Gather all lines in the entries below that include the word "along".

▶ **Source material**:
----
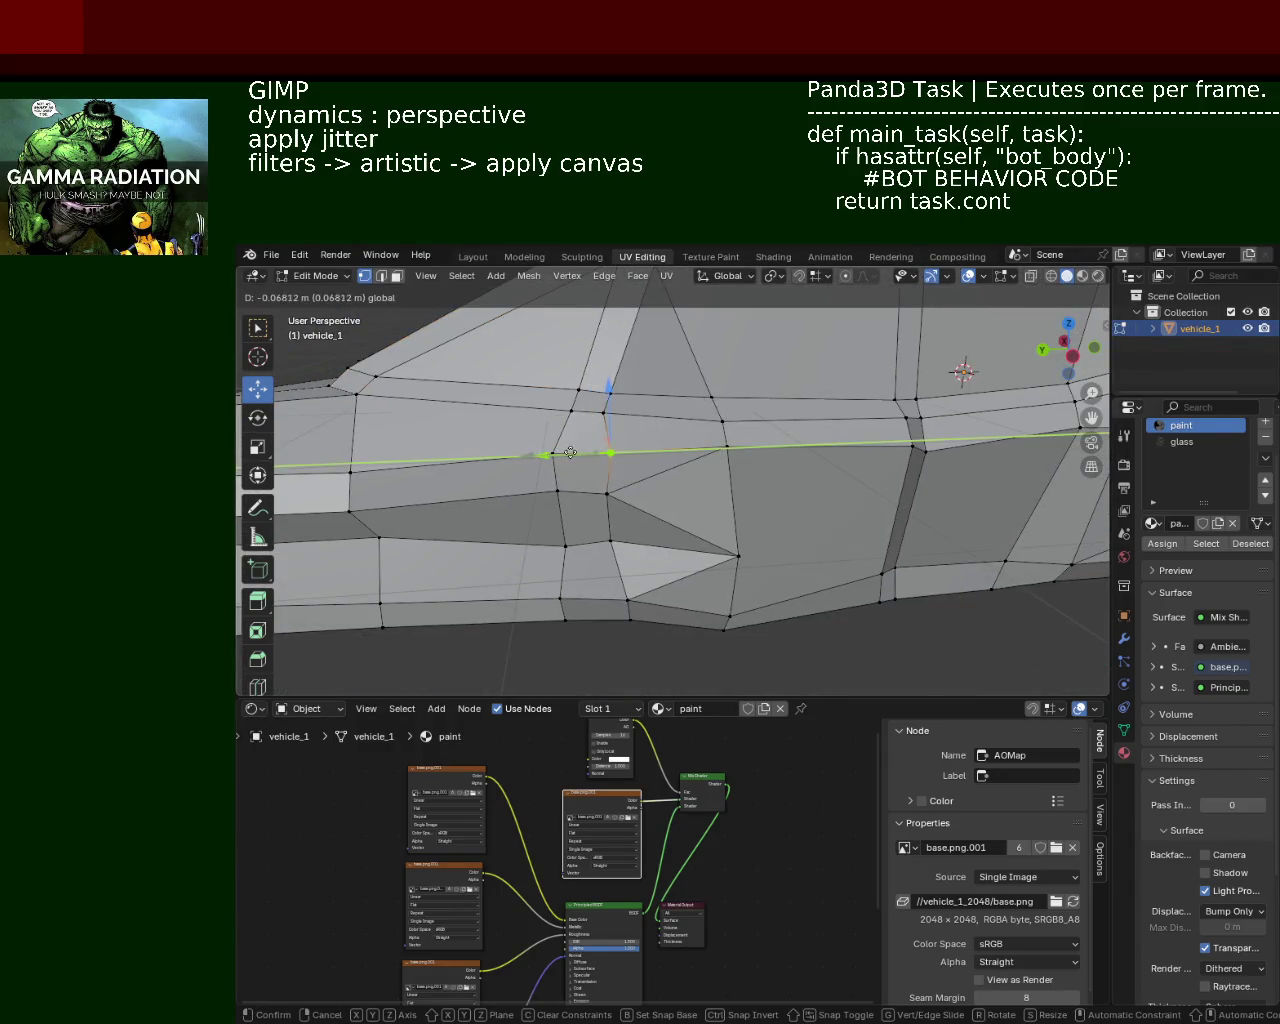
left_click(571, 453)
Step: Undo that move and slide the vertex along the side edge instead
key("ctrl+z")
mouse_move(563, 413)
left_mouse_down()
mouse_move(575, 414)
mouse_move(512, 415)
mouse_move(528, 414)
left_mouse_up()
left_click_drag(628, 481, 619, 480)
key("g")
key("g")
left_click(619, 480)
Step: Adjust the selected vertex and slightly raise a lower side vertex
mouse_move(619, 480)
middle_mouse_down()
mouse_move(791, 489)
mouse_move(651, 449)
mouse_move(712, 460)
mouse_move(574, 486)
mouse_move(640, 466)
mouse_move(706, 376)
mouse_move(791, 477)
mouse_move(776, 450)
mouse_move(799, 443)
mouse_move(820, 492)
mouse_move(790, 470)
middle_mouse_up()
----
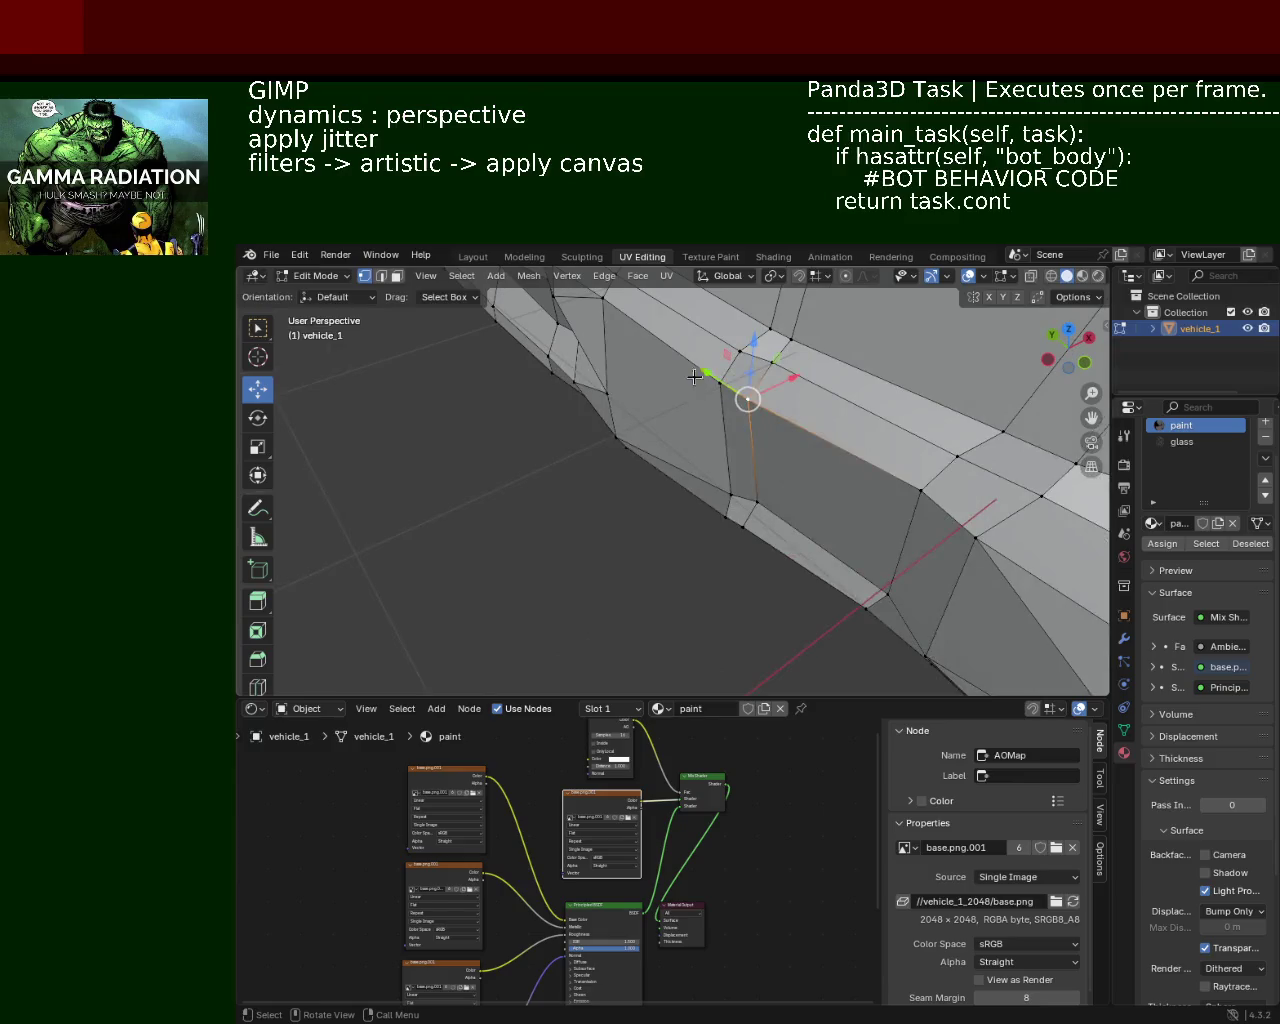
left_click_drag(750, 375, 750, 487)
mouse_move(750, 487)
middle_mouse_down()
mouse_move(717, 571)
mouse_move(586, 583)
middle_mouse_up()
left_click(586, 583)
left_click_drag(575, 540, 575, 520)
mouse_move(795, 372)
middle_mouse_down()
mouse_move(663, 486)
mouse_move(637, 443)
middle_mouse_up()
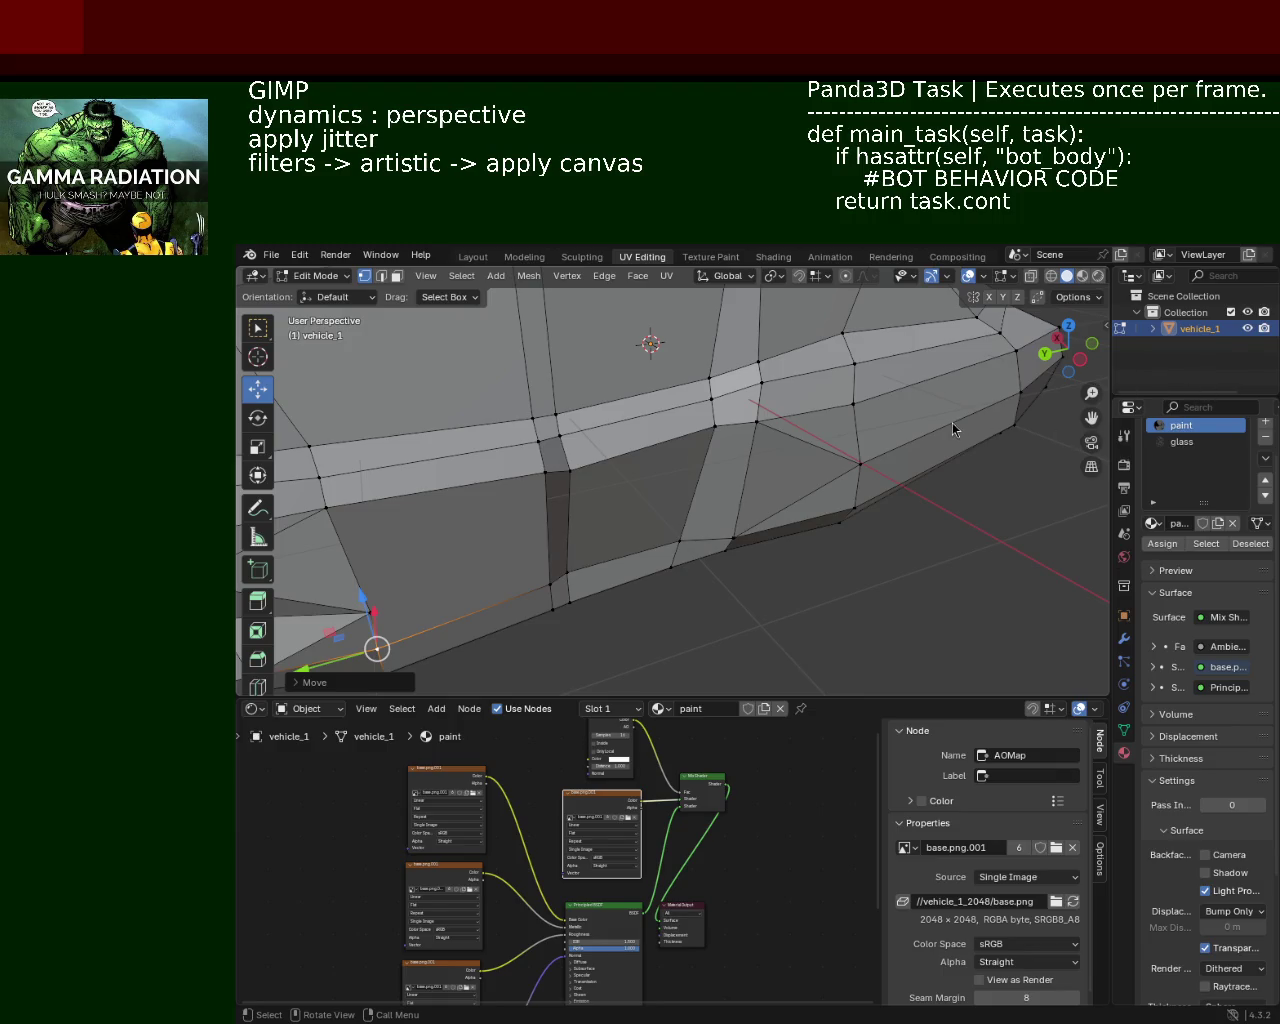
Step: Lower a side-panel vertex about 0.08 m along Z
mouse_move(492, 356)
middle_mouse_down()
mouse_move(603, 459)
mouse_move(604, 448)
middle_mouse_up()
----
▶ **Written answer**:
Step: Undo that move and slide the vertex along the side edge instead
Step: Lower a side-panel vertex about 0.08 m along Z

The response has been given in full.